Ieri li avrebbero chiamati vetrinisti; oggi si chiamano, invece, professionisti del “visual display” (nel caso delle vetrine) o del “visual merchandising” (in senso più ampio, nel caso degli allestimenti interni), settori che nell’epoca di internet non hanno perso proprio peso e continuano a offrire molte opportunità di lavoro.

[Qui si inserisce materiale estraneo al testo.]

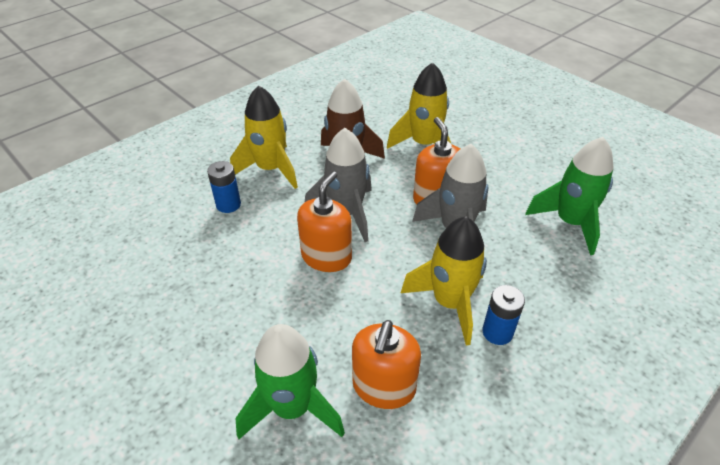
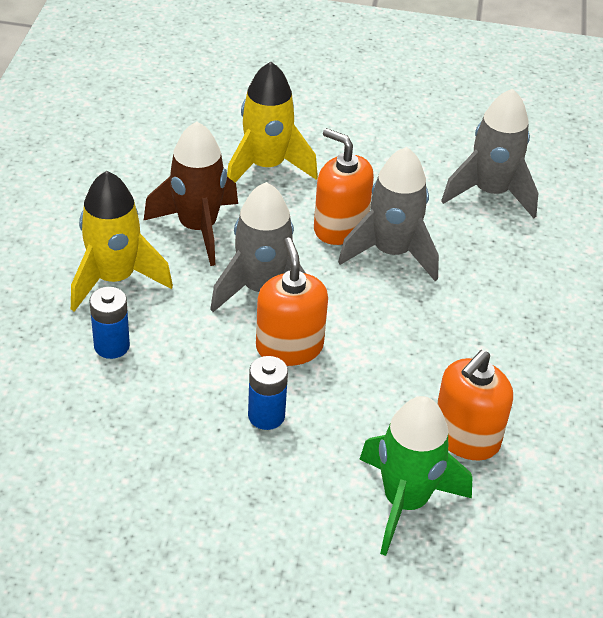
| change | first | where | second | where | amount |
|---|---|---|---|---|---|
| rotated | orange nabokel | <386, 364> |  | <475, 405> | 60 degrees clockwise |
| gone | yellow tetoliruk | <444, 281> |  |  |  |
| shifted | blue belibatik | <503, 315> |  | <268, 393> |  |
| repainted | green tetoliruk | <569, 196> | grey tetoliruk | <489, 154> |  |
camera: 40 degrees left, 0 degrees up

Se infatti la storia degli allestimenti, interni ed esterni, dei negozi di moda risale all’Ottocento e all’intuizione dei titolari dei department store che volevano invogliare i potenziali clienti a entrare in negozio, oggi la disposizione dei prodotti all’interno dei negozi e nelle vetrine è parte del cosiddetto “storytelling” e quindi del racconto che il brand fa di sè al cliente. E fa del visual merchandiser una figura indispensabile: «Ricopre un ruolo sempre più importante all’interno delle aziende fashion – spiega Manuela Vergano, section manager di Hays, società di ricerca e selezione del personale – e, attualmente, il 7% delle posizioni aperte nel settore moda da noi gestite riguarda questa figura professionale, a più livelli e in aziende diverse». Secondo Vergano esiste «una netta divisione tra il mondo del lusso e quello del fast fashion: nel lusso, tali figure hanno come obiettivo principale l’allestimento della vetrina, fondamentale punto di attrazione per le grandi boutique delle principali città». Diverse le esigenze dei brand del fast fashion: «Il visual ha un ruolo centrale anche all’interno dello store – continua la manager – attraverso un’esposizione del prodotto che metta in risalto la gamma offerta senza necessità di assistenza alla vendita. Spesso questo ruolo è ricoperto da figure field che hanno responsabilità su singoli punti vendita».
Le grandi aziende e i department store hanno team dedicati al visual merchandising e al visual display molto complessi, con diversi livelli gerarchici: le figure junior, che nelle stime di Hays hanno una retribuzione annua lorda (Ral) tra i 25mila e i 35mila euro l’anno; i senior, con una Ral tra i 55 e i 65mila euro e, infine, gli executive, con un salario annuale lordo che può toccare i 130mila euro.
Così come la mappa dei ruoli “visual” si fa sempre più complessa, anche il percorso di formazione non è semplice. Si spazia dai corsi brevi, come quello in “Visual merchandising” di Naba, a Milano, a quelli di specializzazione come “Visual merchandising e vetrinistica” dello Ied Torino, fino ai corsi intensivi come quello dell’Accademia Costume & Moda, a Roma, che concentra in 90 ore teoria e pratica del mestiere. Non mancano le chance di una vera e propria formazione universitaria in materia: l’Istituto Marangoni, a Milano, ha nella propria offerta il corso triennale in “Fashion styling e visual merchandising”.